December 04, 2012
エダニクチラシ掲載 推薦文 (MONO土田英生)
★チラシ裏面に掲載させてもらっている土田さんからの推薦文をアップしました★

さて、横山拓也だ。
 彼はすでに充分なキャリアの持ち主だ。「売込隊ビーム」という人気劇団の座付き作家として頭角を現し、特に関西では長い間、注目を浴びて来た。ただ、私がその頃の彼の作品に感じていた不満は、面白くてセンスの良さは光っているのに、何かに迷っているような吹っ切れなさだった。悟りを開いているかのような風貌をしている割に、やや腰が据わってない印象があったのだ。
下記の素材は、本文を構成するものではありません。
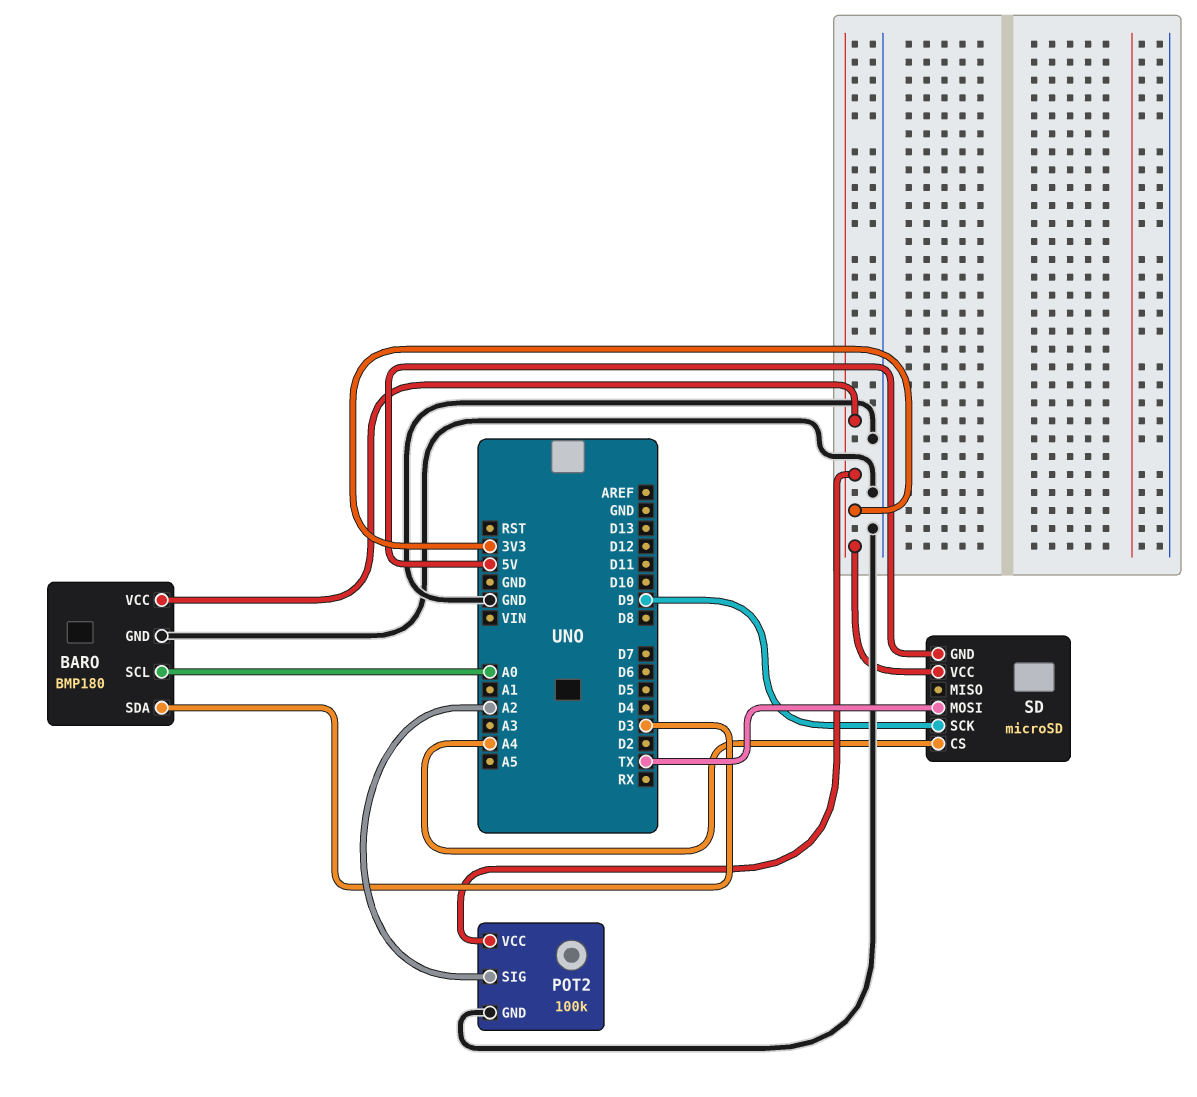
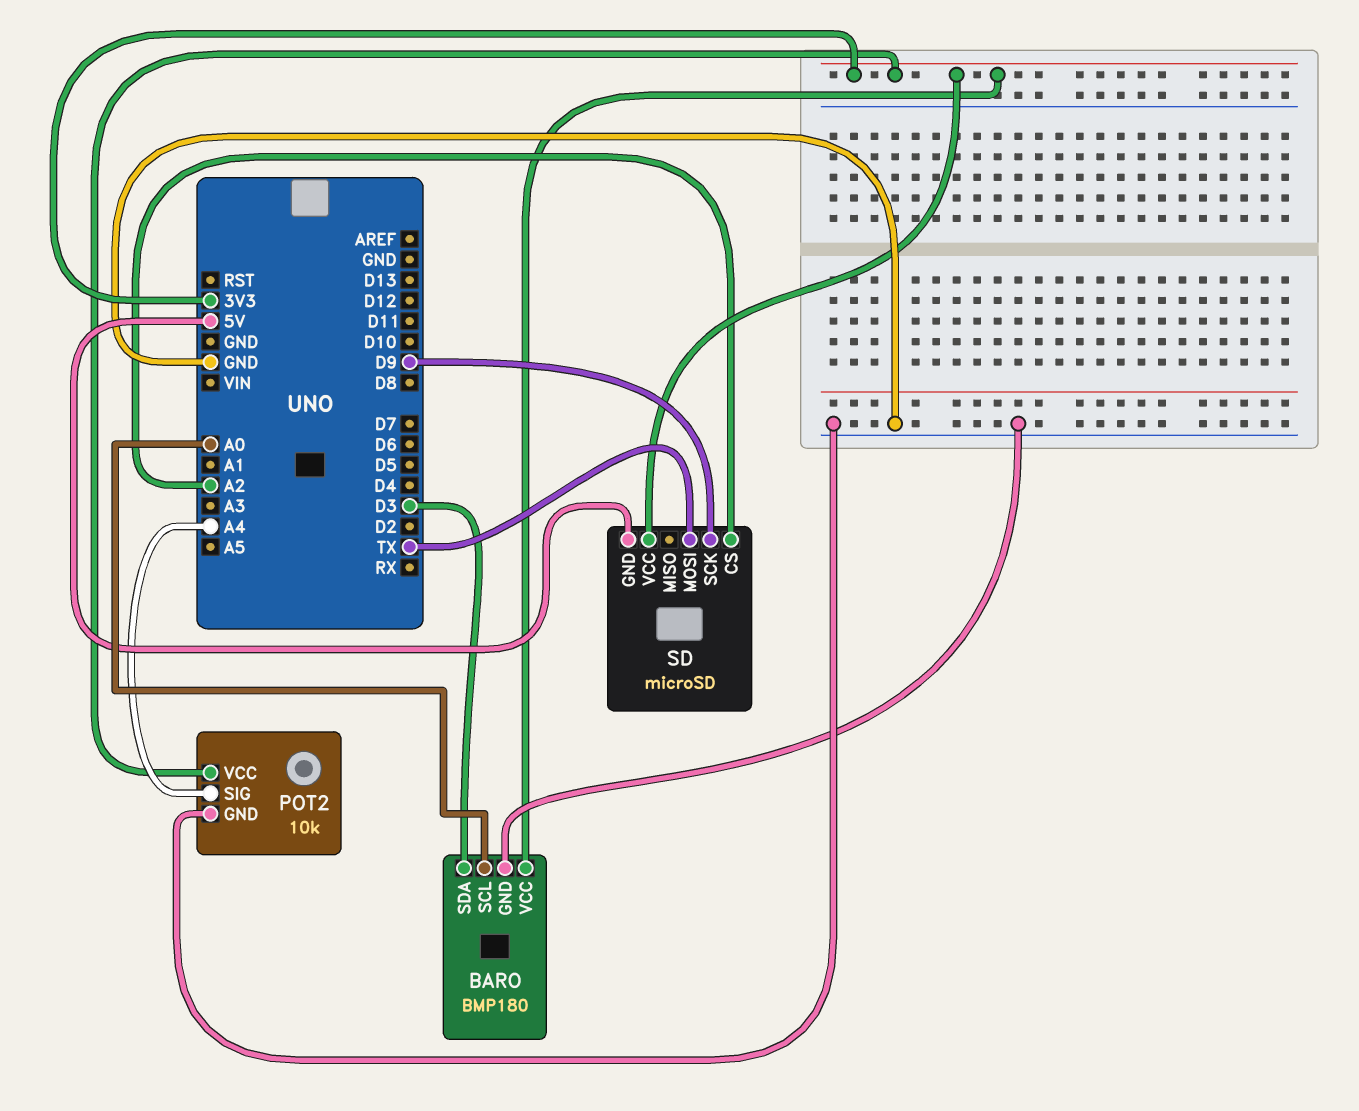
POT2: 100k -> 10k
POT2 pin SIG: A2 -> A4
SD pin CS: A4 -> A2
 しかしだ。彼は大きく変貌を遂げた。愛着のある劇団から敢えて離れ、突然、自分のモチベーションに対して素直な姿勢で書き出した。すると元々持ち合わせていた実力と相まって次々に意欲的な作品を創り始めたのだ。この「エダニク」は、そんな彼のターニングポイントになった作品だと思う。劇作家協会新人戯曲賞もこの作品で受賞しているし、ここで私が何かを付け加える必要もないのだが、彼の進化を、喜びと焦りと羨ましい気持ちで眺めている。
 今の横山拓也は迷っていない。本当に悟りを開いてきているのかも知れない......。